PROMPT
Copy verbatim the block of lines in the entries below whose first line contains "concentration was 5" and whose last line contains "FIGURE 5 Total". Leave out all other lines.

Stored data:
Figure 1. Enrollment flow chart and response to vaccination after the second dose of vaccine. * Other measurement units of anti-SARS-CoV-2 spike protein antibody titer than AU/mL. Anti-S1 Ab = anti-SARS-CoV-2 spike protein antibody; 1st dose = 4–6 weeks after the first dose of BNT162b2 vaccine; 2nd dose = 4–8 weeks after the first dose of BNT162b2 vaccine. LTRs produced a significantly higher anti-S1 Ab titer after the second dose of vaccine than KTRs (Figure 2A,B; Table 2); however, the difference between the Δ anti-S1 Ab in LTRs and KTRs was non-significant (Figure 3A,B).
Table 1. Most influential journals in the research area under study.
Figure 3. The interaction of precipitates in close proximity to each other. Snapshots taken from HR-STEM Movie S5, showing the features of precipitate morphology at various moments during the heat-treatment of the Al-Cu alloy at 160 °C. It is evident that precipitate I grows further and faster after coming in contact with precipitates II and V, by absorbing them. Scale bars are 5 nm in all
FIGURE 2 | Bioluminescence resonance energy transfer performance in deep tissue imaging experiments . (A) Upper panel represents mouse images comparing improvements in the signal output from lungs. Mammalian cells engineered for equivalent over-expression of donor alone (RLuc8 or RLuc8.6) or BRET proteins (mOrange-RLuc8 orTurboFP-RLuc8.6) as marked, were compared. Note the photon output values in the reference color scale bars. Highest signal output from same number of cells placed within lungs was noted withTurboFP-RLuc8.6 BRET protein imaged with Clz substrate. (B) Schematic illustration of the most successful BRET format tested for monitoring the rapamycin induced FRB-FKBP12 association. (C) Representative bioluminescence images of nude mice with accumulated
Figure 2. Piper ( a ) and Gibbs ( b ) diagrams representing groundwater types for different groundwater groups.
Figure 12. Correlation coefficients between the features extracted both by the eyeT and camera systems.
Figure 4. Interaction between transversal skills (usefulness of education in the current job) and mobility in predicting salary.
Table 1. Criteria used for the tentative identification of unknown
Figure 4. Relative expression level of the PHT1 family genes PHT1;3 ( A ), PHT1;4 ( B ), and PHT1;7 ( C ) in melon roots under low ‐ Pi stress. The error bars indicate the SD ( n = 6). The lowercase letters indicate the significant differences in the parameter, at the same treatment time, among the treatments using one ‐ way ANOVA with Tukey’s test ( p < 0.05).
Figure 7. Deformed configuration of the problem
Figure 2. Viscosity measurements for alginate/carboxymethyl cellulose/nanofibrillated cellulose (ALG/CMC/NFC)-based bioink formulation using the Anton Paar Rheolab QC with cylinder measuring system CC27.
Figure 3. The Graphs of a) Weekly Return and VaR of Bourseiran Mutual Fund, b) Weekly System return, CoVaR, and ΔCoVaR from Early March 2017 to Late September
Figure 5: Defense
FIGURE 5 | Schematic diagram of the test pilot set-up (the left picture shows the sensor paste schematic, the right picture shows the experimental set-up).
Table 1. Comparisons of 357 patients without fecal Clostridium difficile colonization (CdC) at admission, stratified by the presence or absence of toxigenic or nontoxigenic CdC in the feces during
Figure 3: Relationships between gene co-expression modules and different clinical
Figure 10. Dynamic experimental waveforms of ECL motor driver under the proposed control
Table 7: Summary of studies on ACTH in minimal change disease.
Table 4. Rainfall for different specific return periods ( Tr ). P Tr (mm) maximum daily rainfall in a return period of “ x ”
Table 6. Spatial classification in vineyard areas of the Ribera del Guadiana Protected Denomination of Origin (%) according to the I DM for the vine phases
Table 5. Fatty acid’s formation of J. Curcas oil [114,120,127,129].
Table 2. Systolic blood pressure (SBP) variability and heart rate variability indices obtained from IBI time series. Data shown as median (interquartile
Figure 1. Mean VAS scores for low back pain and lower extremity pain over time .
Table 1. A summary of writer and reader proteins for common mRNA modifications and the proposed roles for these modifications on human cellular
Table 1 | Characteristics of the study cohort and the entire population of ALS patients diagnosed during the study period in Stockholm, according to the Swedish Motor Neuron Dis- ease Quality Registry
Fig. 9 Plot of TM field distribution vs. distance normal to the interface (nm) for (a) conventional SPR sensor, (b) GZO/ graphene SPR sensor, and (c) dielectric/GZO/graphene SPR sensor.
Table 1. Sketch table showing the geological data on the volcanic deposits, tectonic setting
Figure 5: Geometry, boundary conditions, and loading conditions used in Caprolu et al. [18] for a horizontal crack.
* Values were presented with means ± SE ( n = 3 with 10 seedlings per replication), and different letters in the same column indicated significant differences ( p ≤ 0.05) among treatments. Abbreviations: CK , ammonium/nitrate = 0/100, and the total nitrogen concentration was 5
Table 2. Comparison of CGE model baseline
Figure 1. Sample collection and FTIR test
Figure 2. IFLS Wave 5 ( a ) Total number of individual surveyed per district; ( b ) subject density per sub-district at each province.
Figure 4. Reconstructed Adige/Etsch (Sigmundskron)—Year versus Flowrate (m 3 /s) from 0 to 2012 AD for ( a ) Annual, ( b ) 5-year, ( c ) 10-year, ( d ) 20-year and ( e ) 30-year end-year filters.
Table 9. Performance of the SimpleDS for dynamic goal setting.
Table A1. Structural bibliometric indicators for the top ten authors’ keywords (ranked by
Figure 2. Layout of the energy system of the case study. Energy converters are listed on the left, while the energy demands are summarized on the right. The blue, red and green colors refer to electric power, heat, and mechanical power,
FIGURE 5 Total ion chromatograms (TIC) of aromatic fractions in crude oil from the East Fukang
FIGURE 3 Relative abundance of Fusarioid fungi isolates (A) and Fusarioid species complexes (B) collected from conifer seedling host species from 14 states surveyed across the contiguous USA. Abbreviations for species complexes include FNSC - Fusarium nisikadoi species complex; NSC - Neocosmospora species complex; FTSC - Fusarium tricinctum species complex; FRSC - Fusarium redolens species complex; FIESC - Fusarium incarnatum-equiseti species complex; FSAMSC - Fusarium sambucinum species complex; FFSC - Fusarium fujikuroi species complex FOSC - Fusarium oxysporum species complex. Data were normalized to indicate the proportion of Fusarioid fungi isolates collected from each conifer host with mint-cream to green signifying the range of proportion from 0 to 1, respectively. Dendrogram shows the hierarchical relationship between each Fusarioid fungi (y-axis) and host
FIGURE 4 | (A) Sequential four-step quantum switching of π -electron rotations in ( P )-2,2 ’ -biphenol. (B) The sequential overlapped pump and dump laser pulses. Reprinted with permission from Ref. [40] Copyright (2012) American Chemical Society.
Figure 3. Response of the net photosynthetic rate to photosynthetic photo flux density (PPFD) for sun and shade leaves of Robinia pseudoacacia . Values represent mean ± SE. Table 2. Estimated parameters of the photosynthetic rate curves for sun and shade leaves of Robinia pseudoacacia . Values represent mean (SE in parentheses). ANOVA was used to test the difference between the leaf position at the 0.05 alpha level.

REPLY
* Values were presented with means ± SE ( n = 3 with 10 seedlings per replication), and different letters in the same column indicated significant differences ( p ≤ 0.05) among treatments. Abbreviations: CK , ammonium/nitrate = 0/100, and the total nitrogen concentration was 5
Table 2. Comparison of CGE model baseline
Figure 1. Sample collection and FTIR test
Figure 2. IFLS Wave 5 ( a ) Total number of individual surveyed per district; ( b ) subject density per sub-district at each province.
Figure 4. Reconstructed Adige/Etsch (Sigmundskron)—Year versus Flowrate (m 3 /s) from 0 to 2012 AD for ( a ) Annual, ( b ) 5-year, ( c ) 10-year, ( d ) 20-year and ( e ) 30-year end-year filters.
Table 9. Performance of the SimpleDS for dynamic goal setting.
Table A1. Structural bibliometric indicators for the top ten authors’ keywords (ranked by
Figure 2. Layout of the energy system of the case study. Energy converters are listed on the left, while the energy demands are summarized on the right. The blue, red and green colors refer to electric power, heat, and mechanical power,
FIGURE 5 Total ion chromatograms (TIC) of aromatic fractions in crude oil from the East Fukang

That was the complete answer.